MELISSA BLOCK, host:
From NPR News, this is All Things Considered. I'm Melissa Block.
MICHELE NORRIS: host:
And I'm Michele Norris. The streets of downtown Oakland, California are calm today after a riot last night. Roving bands of young people smashed storefront windows and set cars on fire. They were protesting the killing of an unarmed man. He was shot by a police officer with the Bay Area Rapid Transit or the BART. The incident occurred a week ago, on New Year's Day. Now, a video posted on the Internet appears to have inflamed passions, as NPR's Richard Gonzales reports.
RICHARD GONZALES: The video of the killing of 22-year-old Oscar Grant, a supermarket worker and father, is chilling.
(Soundbite of people fighting)
GONZALES: It shows him being detained by BART cops who were trying to settle a dispute between Grant and his friends and another group of young men. Grant is sitting against the wall, appears to have his hands up and seems to be cooperating with the police. Then the cops push him, face first to the ground. He is surrounded by three officers. One cop has a knee in his back. The same officer rises, pulls his gun from his holster and shoots Grant at pointblank range.
(Soundbite of gun fire)
GONZALES: The video was shot with a cellphone camera from a BART train directly across the track. It's been posted on YouTube and on the Web sites of local TV stations, where it's been viewed hundreds of thousands of times. At least two other videos of the shooting are also available on the Internet. That helped draw hundreds of peaceful protesters yesterday afternoon to the site of the shooting.
But soon, the word spread that the officer who had shot Grant, 27-year-old Johannes Mehserle, had resigned from the force. He was scheduled to meet with BART's internal affairs unit in the afternoon, but the resignation made that moot. Come nightfall, a group of about 200 rowdy protesters marched to downtown where they were ordered to disperse by police.
(Soundbite of policeman)
Unidentified Man: If you do not do so, you may be arrested or subject to police action.
GONZALES: Not long after that, the crowd began breaking windows, setting small fires and vandalizing cars.
(Soundbite of protestors)
GONZALES: This morning, there was an uneasy calm in downtown. One of the protest organizers, Mandingo Hayes, said through distressed vocal cords, he had hoped the crowd last night would stay peaceful, but he understood the anger of many.
Mr.
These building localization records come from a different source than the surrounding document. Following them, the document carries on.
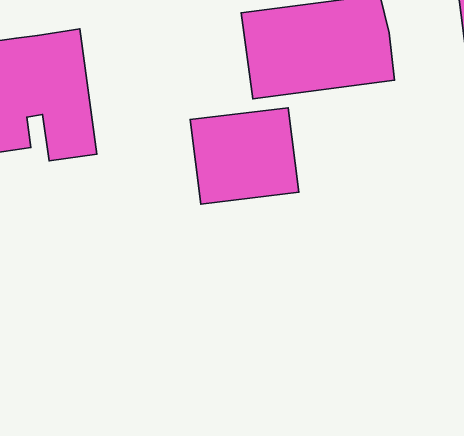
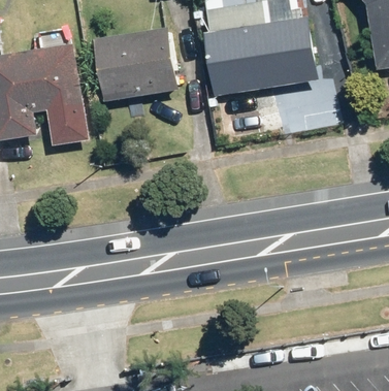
building: [190,108,299,204] -> [95,27,180,102]

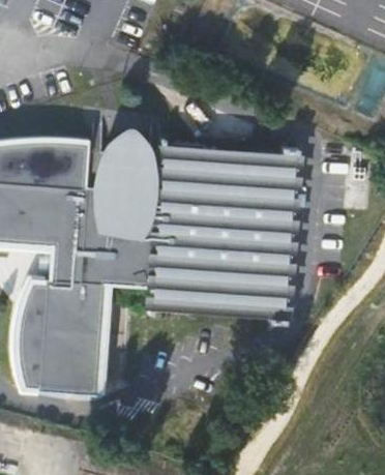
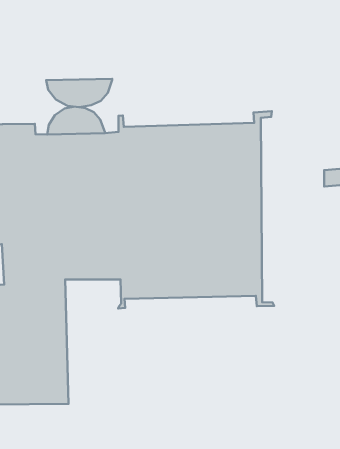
building: none -> [46,79,112,107]

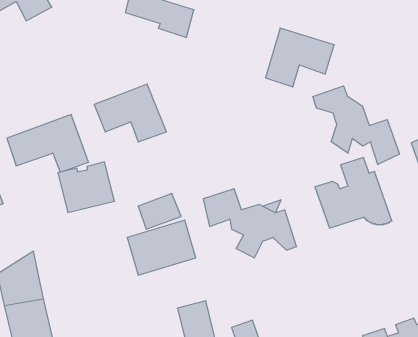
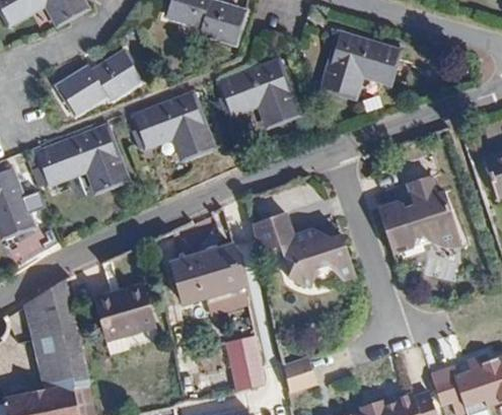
building: none -> [58,54,141,115]
building: none -> [220,61,298,126]
building: [313,86,399,165] -> none
building: [58,162,115,212] -> [94,286,157,342]

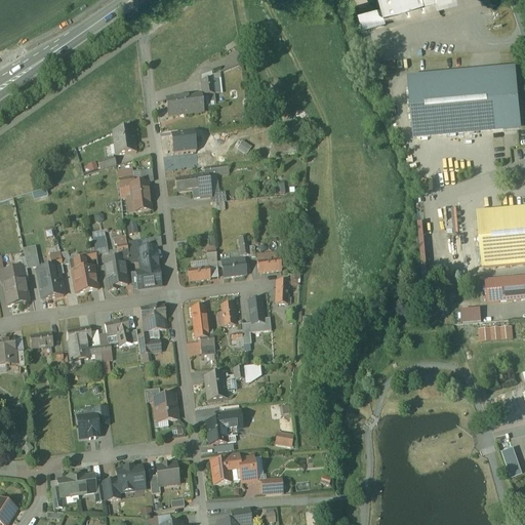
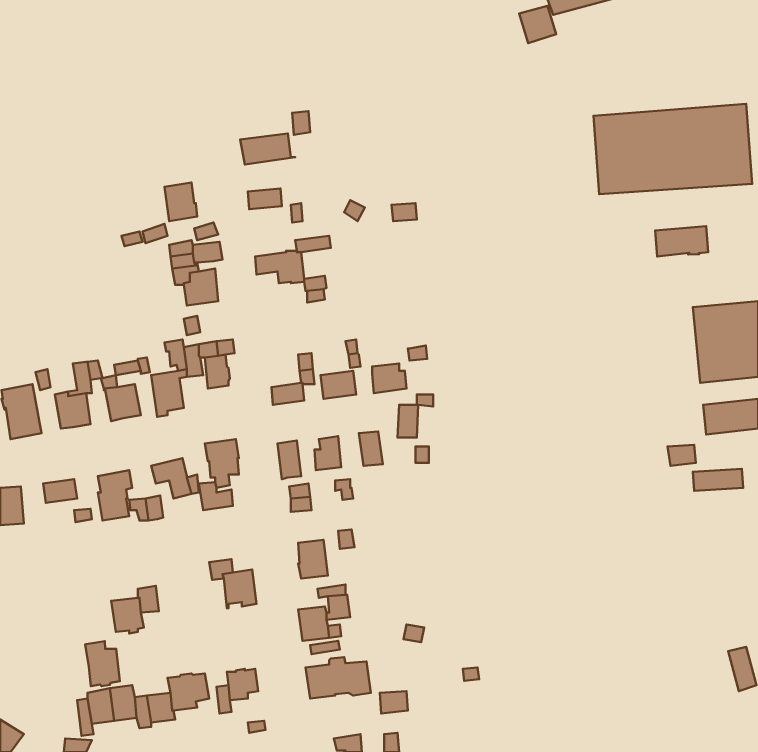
building: none -> [655,226,708,256]
building: [136,267,161,286] -> none
building: none -> [85,641,120,686]

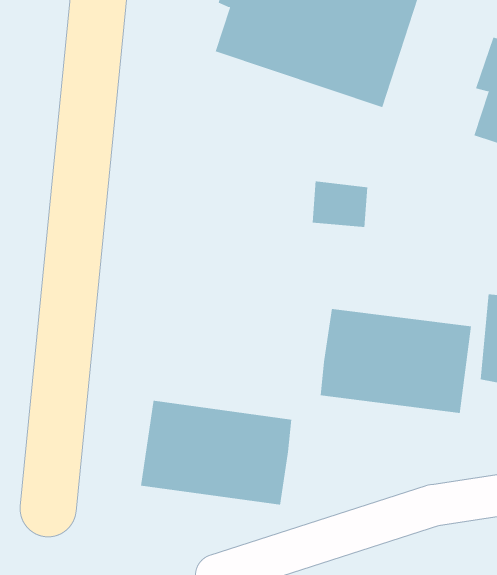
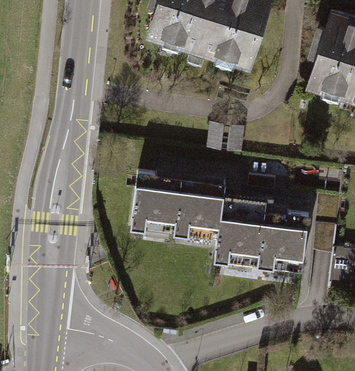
building: [140,400,292,505] -> [129,167,223,232]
MANDINGO HAYES: I mean, how many times can you just watch - expect African-Americans to watch what's going on in our community, not just black on black crime, but police on black crime, and expect for us to just go along with the system. So, you saw frustration there.
GONZALES: Hayes spoke outside a meeting of the BART board of directors, which had met to hear the public's complaints about what has been widely interpreted as a slow investigation. Most speakers were black elected officials and clergy who condemned last night's violence. They also condemned rumors that the shooting may have been an accident, perhaps caused by Officer Mehserle believing that he was firing his Taser rather than his gun. But Reverend Amos Brown, as the head of the NAACP in San Francisco, he called Grant's killing an execution.
Reverend AMOS BROWN (President, NAACP, San Francisco chapter): That was murder. I'm not trying to explain it away as being a mistake. I'm not trying to explain it away as being he didn't know whether or not he had his Taser or he had his gun. The evidence is there, and we should all say that was murder. And this gentleman needs to be brought to justice.
GONZALES: There are two investigations into the killing of Oscar Grant by BART and the local DA. Meanwhile, his family is filing a $25 million wrongful death suit against BART. Richard Gonzales, NPR News, Oakland.